Да, Ане приходилось не сладко. Но это мало повлияло на изменение ее характера. Все по-прежнему были должны ей. Также было и в детстве: она брала мои игрушки – я ревела, она извинялась, и если я не принимала извинений, - она била меня кулаком в лоб. Вроде бы мы и поговорили с ней сегодня, но осталось-то все, как было.

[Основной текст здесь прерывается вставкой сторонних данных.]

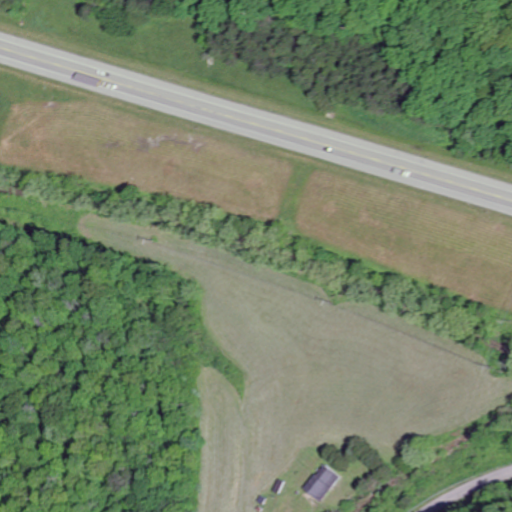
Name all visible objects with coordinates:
road: (255, 125)
building: (321, 485)
road: (471, 491)
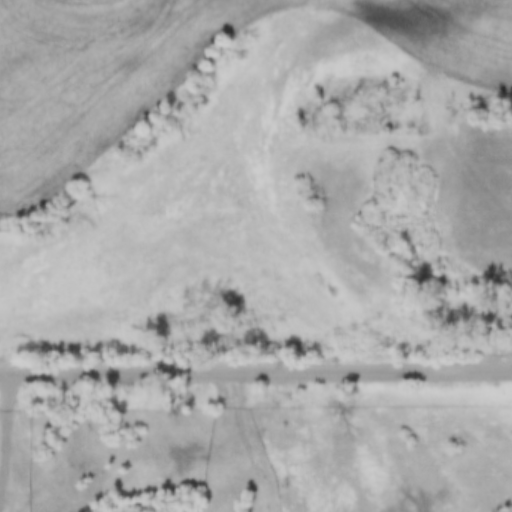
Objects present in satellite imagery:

Нужно было просто ответить, что прощаю ее. Этого она хотела, к этому привыкла. И вопрос был бы закрыт. Но я не готова была закрывать глаза на мотивы и последствия ее поступков, изменивших мою жизнь.
Можно ведь совершать в жизни кучу ошибок, натворить много разных дел. А потом исповедоваться и жить дальше с чистой совестью. Совершил – извинился – совершил еще. И так сколько угодно. Но если от тебя требуют вдруг не просто покаяться, а искупить свои грехи, пообещать, не повторять их вновь, становится уже не так уютно. И такая схема мою сестру никогда не устраивала.
Она тонула в болоте своей лжи и захлебывалась в последствиях своих деяний, а виноваты были все равно лишь окружающие. Не она сама. Я смотрела, как ее увозят на скорой, и от всей души жалела о том, что вдруг сестра вдруг стала мне чужой. Аня была такой, какая есть. А я не оказалась готова принять ее настоящую. Вот и все.
Слишком долго мне пришлось возиться на кухне. Даже успела соскучиться по малышу. Нарезала овощи, сварганила простой салатик. Сделала бутерброды по-студенчески, лишенные каких-либо изысков, но отчего-то врезавшиеся в память, как воспоминание о чем-то прекрасном, теплом и юном.
Ломтик батона, затем тонким, почти прозрачным слоем (чисто для склейки), майонезик, на него хрустящий соленый огурчик, и сверху шпроты, буквально пару рыбочек. М-м-м, пальчики оближешь!
Мы у себя, в общаге, и не такое научились делать. Макароны, перемешанные с банкой кильки в томатном соусе, считались деликатесом. А самая вкусная закуска получалась из тертой на мелкой терке морковки, плавленого сырка, чеснока и майонеза. Закачаешься! Мы мазали ее на хлеб и буквально кайфовали. Едва ли не проглатывали языки! Но это только по праздникам. В обычные дни скромнее.
Колбасу мы видели редко. Приходили, бывало, с Мурзей в магазин, вставали в мясном отделе и вдыхали ароматы, доносящиеся с прилавка.